> _WHAT YOU NEED TO DO_
Please write out the text of every entry below again, swapping "Gemeentehuis" for "Raadhuis" and changing nothing else. Leave the pictures out of your answer.

▽

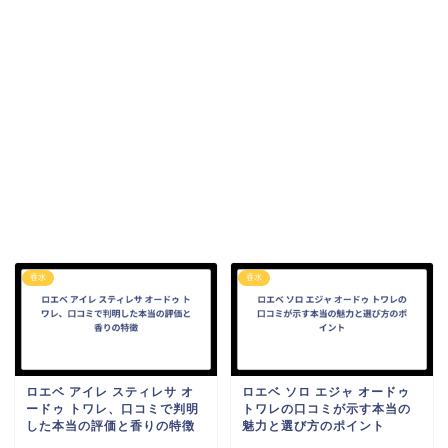
香水
香水
ロエベ アイレ スティレサ オ
ロエベ ソロ エジャ オードゥ
ードゥ トワレ、口コミで判明
トワレの口コミが示す本当の
した本当の評価と香りの特徴
魅力と選び方のポイント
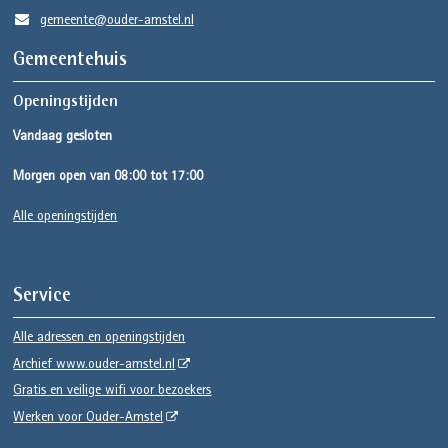
gemeente@ouder-amstel.nl
Gemeentehuis
Openingstijden
Vandaag gesloten
Morgen open van 08:00 tot 17:00
Alle openingstijden
Service
Alle adressen en openingstijden
Archief www.ouder-amstel.nl
Gratis en veilige wifi voor bezoekers
Werken voor Ouder-Amstel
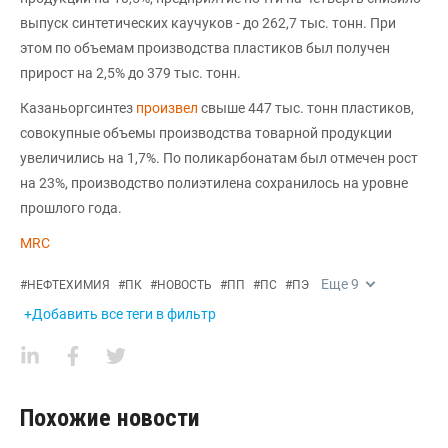
выпуск синтетических каучуков - до 262,7 тыс. тонн. При
этом по объемам производства пластиков был получен
прирост на 2,5% до 379 тыс. тонн.
Казаньоргсинтез
произвел
свыше 447 тыс. тонн пластиков,
совокупные объемы производства товарной продукции
увеличились на 1,7%. По поликарбонатам был отмечен рост
на 23%, производство полиэтилена сохранилось на уровне
прошлого года.
MRC
Еще
9
#
НЕФТЕХИМИЯ
#
ПК
#
НОВОСТЬ
#
ПП
#
ПС
#
ПЭ
+Добавить все теги в фильтр
Похожие новости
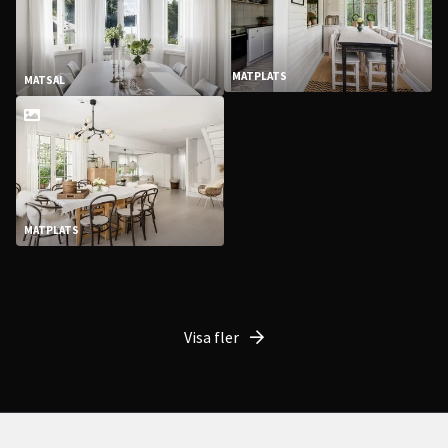
MATPLATS
MATSAL
MATPLATS
Visa fler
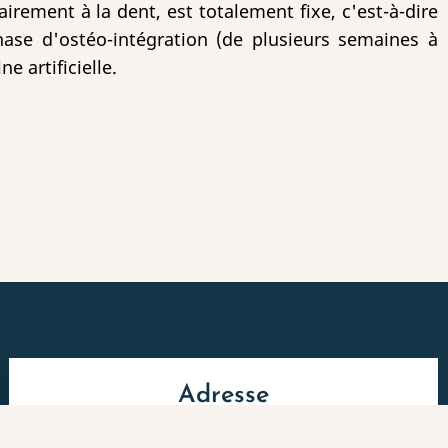
airement à la dent, est totalement fixe, c'est-à-dire
ase d'ostéo-intégration (de plusieurs semaines à
 artificielle.
Adresse
13, avenue Paul Vaillant Couturier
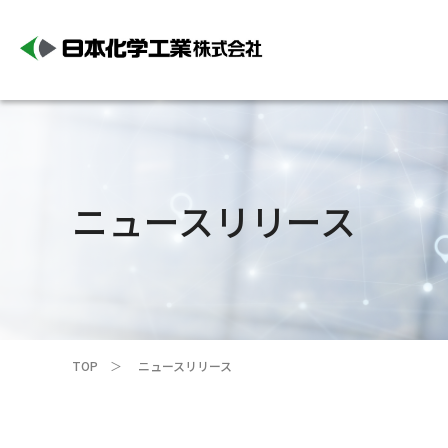
ニュースリリース
TOP
ニュースリリース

△

> _ANSWER FOR THIS EXERCISE_
香水
香水
ロエベ アイレ スティレサ オ
ロエベ ソロ エジャ オードゥ
ードゥ トワレ、口コミで判明
トワレの口コミが示す本当の
した本当の評価と香りの特徴
魅力と選び方のポイント
gemeente@ouder-amstel.nl
Raadhuis
Openingstijden
Vandaag gesloten
Morgen open van 08:00 tot 17:00
Alle openingstijden
Service
Alle adressen en openingstijden
Archief www.ouder-amstel.nl
Gratis en veilige wifi voor bezoekers
Werken voor Ouder-Amstel
выпуск синтетических каучуков - до 262,7 тыс. тонн. При
этом по объемам производства пластиков был получен
прирост на 2,5% до 379 тыс. тонн.
Казаньоргсинтез
произвел
свыше 447 тыс. тонн пластиков,
совокупные объемы производства товарной продукции
увеличились на 1,7%. По поликарбонатам был отмечен рост
на 23%, производство полиэтилена сохранилось на уровне
прошлого года.
MRC
Еще
9
#
НЕФТЕХИМИЯ
#
ПК
#
НОВОСТЬ
#
ПП
#
ПС
#
ПЭ
+Добавить все теги в фильтр
Похожие новости
MATPLATS
MATSAL
MATPLATS
Visa fler
airement à la dent, est totalement fixe, c'est-à-dire
ase d'ostéo-intégration (de plusieurs semaines à
 artificielle.
Adresse
13, avenue Paul Vaillant Couturier
ニュースリリース
TOP
ニュースリリース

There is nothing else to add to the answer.